• Task to carry out: If a line in the material below has the word "from", copy it.
· · · ·
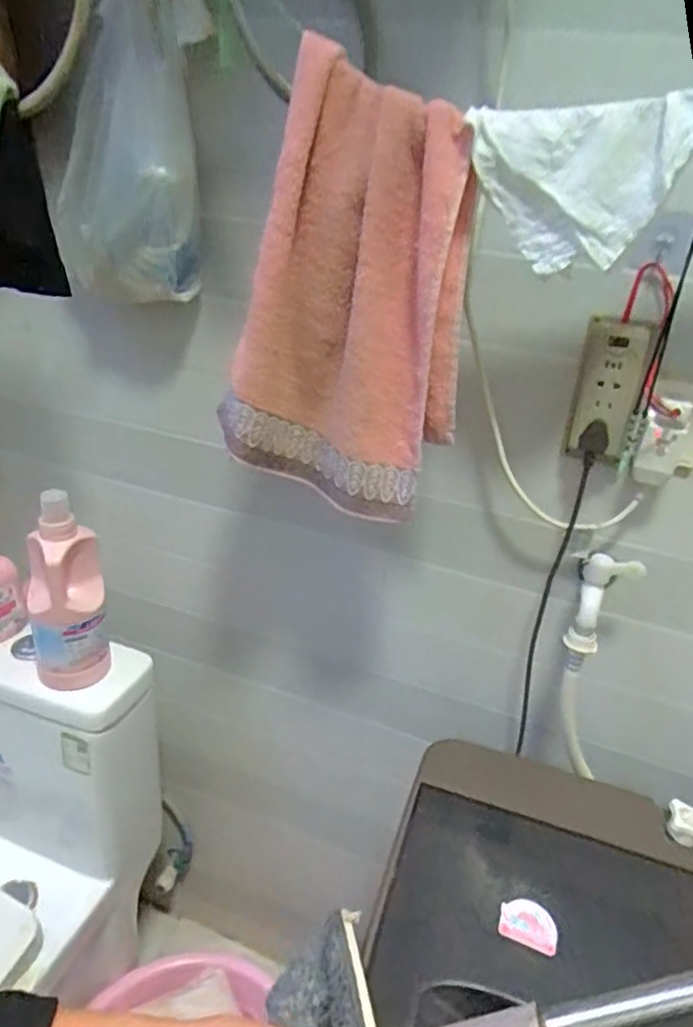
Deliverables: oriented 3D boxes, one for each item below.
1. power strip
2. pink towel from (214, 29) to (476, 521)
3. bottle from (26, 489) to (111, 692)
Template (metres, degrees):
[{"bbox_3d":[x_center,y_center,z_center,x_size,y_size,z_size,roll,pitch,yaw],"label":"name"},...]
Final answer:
· · · ·
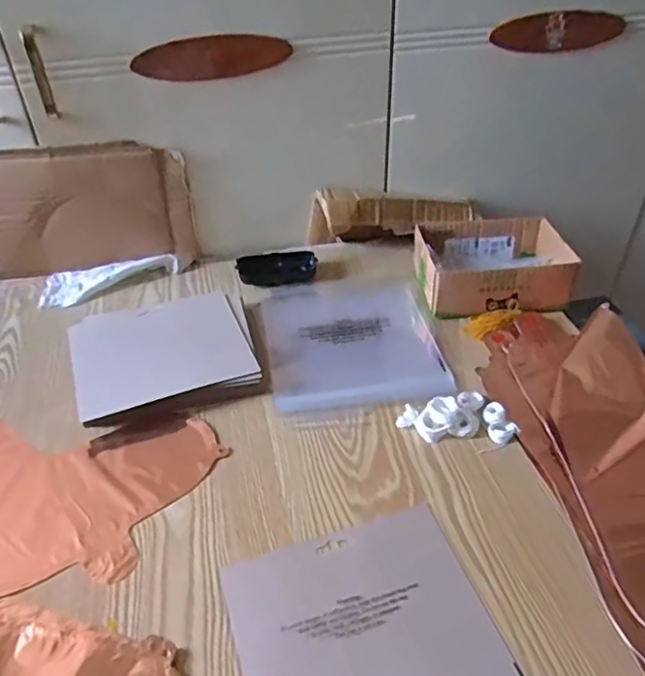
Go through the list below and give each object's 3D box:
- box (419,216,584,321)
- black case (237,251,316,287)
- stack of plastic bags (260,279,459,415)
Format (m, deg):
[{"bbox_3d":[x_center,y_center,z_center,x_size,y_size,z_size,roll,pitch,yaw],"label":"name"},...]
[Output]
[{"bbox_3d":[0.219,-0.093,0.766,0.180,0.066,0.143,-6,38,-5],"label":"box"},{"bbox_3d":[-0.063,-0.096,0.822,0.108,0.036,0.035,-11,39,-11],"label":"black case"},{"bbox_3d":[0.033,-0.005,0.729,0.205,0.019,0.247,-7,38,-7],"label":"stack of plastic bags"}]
· · · ·
• Task answer:
2. pink towel from (214, 29) to (476, 521)
3. bottle from (26, 489) to (111, 692)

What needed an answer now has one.